También fue detenido Simón Medina, un hombre que se contactaba periódicamente con Rodríguez, se entiende por las pruebas, para comprarle la cocaína. De las escuchas telefónicas surgió que “Medina le demostraba respeto y consideración” a Rodríguez y que obedecía “órdenes, como si fuese un eslabón más alto en la cadena de venta de sustancias”. Del lugar donde vivía dieron con tres celulares, dinero en efectivo (argentinos, chilenos y dólares) y un VW Gol Trend.
De dos domicilios donde, se cree, que Medina acopiaba estupefacientes y organizaba reuniones con compradores de la droga que venía de Rodríguez, en calles Corrientes y el barrio Dorrego de Las Heras, respectivamente, secuestraron dos cajas de 50 cartuchos calibre 9 milímetros y escasa cantidad de cocaína y marihuana.
Medina, al mismo tiempo, mantenía relación con otras personas para la distribución en los lugares de venta al menudeo.

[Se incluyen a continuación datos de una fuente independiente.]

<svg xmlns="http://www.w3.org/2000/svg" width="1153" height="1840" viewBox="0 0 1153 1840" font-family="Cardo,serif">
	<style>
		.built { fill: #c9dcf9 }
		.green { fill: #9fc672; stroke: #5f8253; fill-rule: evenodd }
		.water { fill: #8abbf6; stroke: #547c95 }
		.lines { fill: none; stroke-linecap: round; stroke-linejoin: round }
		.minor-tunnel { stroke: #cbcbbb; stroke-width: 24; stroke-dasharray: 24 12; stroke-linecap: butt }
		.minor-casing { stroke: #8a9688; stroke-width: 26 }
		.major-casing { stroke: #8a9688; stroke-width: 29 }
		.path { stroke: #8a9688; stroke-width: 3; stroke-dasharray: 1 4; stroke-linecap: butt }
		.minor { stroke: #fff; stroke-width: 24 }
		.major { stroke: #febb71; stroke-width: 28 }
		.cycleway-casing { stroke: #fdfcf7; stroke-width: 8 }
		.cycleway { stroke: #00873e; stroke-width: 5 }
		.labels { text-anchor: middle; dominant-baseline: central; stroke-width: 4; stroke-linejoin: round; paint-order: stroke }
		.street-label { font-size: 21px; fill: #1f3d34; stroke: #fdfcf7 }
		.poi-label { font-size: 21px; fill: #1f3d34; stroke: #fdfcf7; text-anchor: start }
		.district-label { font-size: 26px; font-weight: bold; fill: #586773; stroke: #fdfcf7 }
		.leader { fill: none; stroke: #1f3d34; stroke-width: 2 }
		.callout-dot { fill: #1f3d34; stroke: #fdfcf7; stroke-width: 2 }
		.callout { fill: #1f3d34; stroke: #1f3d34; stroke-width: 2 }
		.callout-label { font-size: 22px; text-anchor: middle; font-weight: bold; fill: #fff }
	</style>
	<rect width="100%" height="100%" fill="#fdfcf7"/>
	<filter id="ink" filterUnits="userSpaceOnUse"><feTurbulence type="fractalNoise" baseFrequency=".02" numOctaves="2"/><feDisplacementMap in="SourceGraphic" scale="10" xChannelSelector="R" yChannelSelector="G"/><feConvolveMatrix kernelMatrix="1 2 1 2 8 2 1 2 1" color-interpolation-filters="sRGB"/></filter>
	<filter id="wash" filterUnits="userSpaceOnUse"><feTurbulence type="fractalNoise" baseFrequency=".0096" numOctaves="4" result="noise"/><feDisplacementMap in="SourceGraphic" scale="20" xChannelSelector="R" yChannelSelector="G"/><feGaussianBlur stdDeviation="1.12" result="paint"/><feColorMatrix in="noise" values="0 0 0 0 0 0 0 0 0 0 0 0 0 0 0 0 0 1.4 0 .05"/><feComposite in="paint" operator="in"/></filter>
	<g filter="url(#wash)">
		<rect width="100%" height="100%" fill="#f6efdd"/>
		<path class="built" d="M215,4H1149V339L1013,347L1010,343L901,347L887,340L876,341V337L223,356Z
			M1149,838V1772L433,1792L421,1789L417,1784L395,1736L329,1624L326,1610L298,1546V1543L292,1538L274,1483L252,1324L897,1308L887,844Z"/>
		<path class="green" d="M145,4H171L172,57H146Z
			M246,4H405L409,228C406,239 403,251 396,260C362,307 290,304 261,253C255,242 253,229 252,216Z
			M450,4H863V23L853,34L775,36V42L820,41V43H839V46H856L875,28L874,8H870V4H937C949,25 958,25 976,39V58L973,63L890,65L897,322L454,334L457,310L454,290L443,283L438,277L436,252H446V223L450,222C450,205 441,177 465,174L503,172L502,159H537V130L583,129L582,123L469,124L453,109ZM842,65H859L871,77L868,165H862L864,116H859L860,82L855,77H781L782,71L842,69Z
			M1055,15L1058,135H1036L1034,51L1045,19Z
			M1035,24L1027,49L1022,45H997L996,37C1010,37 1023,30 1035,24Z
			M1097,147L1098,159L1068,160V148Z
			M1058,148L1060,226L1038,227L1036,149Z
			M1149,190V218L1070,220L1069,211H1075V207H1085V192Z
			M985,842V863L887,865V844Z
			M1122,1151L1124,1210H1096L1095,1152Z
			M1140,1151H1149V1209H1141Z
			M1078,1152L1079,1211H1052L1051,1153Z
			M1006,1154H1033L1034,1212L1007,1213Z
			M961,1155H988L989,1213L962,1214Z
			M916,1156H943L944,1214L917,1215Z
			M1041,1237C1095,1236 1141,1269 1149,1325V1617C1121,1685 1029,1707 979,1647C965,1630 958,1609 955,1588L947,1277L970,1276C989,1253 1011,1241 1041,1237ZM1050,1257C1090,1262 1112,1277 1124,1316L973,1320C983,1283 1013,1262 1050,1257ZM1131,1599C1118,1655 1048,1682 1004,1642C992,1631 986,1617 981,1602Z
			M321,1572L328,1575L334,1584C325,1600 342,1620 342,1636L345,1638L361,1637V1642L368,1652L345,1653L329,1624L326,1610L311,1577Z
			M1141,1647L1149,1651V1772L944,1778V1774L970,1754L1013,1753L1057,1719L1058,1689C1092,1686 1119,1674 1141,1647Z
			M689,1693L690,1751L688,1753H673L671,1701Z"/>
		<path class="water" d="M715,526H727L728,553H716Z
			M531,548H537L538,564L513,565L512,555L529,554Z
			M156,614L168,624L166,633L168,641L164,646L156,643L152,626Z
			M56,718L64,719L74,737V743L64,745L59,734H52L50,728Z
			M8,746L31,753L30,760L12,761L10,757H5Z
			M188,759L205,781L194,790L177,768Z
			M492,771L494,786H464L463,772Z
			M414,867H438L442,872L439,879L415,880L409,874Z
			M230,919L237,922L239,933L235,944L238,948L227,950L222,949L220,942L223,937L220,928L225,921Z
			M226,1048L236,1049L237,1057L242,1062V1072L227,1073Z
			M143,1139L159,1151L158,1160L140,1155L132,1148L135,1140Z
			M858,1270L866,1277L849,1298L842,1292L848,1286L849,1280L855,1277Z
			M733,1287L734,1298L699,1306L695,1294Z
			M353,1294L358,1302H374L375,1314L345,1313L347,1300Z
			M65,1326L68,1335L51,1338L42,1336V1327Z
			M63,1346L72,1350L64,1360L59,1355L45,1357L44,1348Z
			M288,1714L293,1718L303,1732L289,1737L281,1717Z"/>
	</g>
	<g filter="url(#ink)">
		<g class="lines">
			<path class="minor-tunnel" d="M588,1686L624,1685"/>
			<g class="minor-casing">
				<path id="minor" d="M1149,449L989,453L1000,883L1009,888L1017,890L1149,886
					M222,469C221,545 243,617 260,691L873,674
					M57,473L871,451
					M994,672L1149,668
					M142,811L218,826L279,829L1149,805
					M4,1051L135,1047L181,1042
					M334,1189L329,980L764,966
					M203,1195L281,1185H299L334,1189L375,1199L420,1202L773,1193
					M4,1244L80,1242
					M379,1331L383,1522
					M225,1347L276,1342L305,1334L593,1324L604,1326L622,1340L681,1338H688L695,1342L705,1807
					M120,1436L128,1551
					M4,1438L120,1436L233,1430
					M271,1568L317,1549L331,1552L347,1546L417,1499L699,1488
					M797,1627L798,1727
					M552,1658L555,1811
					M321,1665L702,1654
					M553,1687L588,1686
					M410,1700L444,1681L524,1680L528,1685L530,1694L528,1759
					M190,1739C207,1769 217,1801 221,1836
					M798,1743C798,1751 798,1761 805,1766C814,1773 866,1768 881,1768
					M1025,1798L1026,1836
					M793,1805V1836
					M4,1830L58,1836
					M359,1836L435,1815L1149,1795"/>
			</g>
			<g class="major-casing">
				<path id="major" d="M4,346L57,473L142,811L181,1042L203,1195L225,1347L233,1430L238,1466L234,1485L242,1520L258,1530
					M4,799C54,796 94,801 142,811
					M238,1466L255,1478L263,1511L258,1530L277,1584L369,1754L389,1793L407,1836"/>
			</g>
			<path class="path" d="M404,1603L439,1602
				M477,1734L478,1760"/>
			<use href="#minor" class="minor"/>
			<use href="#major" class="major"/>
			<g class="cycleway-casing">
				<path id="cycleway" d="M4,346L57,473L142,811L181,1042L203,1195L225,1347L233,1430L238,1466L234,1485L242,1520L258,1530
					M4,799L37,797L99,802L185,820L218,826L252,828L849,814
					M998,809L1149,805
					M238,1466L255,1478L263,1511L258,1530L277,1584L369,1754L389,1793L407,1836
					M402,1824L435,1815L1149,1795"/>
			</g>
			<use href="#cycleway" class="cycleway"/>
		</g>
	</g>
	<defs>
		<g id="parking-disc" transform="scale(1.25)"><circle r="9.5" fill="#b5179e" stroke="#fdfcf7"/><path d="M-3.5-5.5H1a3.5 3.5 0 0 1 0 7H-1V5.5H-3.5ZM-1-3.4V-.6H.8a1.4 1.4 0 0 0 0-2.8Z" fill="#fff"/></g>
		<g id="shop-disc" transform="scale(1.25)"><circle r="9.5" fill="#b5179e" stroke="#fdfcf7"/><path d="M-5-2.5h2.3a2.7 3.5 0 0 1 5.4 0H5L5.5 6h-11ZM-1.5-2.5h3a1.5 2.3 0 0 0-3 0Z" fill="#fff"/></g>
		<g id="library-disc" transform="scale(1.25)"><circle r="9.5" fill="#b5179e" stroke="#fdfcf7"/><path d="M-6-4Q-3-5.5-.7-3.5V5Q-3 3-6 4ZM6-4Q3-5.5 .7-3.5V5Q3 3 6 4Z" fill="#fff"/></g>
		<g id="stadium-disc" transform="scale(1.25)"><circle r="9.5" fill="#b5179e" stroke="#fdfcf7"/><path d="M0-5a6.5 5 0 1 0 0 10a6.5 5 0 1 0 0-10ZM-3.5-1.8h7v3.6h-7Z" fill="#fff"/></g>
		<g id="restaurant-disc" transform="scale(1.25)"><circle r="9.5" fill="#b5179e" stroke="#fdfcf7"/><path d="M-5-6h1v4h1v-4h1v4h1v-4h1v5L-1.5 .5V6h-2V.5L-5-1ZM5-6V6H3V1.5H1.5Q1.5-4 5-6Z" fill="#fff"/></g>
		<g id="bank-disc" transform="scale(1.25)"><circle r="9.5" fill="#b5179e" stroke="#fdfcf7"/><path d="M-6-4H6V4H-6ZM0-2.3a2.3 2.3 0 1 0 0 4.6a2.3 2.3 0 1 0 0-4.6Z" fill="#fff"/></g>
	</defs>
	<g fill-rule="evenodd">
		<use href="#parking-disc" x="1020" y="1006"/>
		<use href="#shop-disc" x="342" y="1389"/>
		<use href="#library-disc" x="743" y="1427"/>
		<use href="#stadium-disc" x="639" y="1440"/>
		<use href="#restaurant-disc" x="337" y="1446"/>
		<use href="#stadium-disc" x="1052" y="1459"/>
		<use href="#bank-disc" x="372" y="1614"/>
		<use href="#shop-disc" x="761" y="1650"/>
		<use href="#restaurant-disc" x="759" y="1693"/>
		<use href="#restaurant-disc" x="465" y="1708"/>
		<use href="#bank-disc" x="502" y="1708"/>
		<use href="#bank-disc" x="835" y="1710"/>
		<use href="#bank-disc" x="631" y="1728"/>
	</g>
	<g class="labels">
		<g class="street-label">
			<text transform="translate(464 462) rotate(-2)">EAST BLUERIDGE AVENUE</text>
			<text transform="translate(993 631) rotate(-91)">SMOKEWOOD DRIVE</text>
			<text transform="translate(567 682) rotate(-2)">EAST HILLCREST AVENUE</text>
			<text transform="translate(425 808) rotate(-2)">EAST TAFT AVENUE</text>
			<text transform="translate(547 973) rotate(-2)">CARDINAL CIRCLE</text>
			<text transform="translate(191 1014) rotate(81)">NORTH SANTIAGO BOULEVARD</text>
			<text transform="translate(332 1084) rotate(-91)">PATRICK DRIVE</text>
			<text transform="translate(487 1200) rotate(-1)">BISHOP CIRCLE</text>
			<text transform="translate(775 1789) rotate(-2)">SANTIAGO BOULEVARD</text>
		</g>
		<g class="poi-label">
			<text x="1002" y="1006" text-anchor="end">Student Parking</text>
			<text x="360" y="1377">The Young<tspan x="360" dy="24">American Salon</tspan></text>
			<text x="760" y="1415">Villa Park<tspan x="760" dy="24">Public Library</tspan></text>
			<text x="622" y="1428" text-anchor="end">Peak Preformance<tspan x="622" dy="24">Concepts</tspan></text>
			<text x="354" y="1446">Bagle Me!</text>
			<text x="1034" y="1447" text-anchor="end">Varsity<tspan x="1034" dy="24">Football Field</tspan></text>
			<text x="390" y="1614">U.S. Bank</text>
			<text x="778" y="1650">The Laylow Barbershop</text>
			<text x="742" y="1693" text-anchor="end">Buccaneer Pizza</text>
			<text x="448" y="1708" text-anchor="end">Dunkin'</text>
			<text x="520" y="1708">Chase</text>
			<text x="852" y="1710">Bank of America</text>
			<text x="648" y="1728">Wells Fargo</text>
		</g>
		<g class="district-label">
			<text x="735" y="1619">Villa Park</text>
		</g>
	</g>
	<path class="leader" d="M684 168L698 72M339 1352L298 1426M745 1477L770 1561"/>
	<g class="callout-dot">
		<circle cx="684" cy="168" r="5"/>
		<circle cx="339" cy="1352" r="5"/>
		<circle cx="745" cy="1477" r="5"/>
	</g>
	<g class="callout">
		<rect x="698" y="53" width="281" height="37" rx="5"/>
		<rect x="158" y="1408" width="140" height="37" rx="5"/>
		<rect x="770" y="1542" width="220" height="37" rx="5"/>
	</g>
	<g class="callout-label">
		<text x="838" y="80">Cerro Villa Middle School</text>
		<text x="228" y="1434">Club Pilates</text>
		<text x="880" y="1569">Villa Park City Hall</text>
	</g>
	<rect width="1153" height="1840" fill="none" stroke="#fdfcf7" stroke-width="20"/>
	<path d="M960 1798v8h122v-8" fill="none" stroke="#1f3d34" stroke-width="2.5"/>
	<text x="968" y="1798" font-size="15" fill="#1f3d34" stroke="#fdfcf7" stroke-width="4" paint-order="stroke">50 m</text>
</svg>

Se destaca el taxista Nahuel Pereira, quien cayó con su pareja, Irene Vázquez, y la suegra, Elena Aguilera. Del registro de la casa de los primeros, en calle España de Las Heras, se incautaron 22 envoltorios de nailon con cocaína (126 gramos), 357.640 pesos, dos pistolas Bersa 9mm, una importante cantidad de municiones calibres 9mm y 22 y cédula de legítimo usuario.
Por su parte, en la casa de Aguilera, en el barrio 26 de Enero, hallaron una caja con 717 gramos de cocaína, un revólver y una pistola calibre 22, municiones, dos balanzas de precisión con restos del polvo blanco y dinero en efectivo.
El taxista Pereira declaró en la causa y dijo que su pareja y la madre de ella no tenían nada que ver con el hallazgo de todos esos elementos. “Yo escondí las cosas allí, yo tenía la llave y mi suegra no sabía nada”, aseguró.
Sin embargo, para la Justicia resultó difícil creer en su versión, debido a que existen comunicaciones entre él y Vázquez en lo que hacían referencia a lo que serían envoltorios de cocaína “similares a los secuestrados en su domicilio”, sostiene la causa.
De acuerdo con fuentes de la causa, los detenidos en la Operación Papa Blanca están complicados de cara a lo que viene. Si bien no sería este año, es posible que los seis sospechosos terminen siendo juzgados durante el 2024.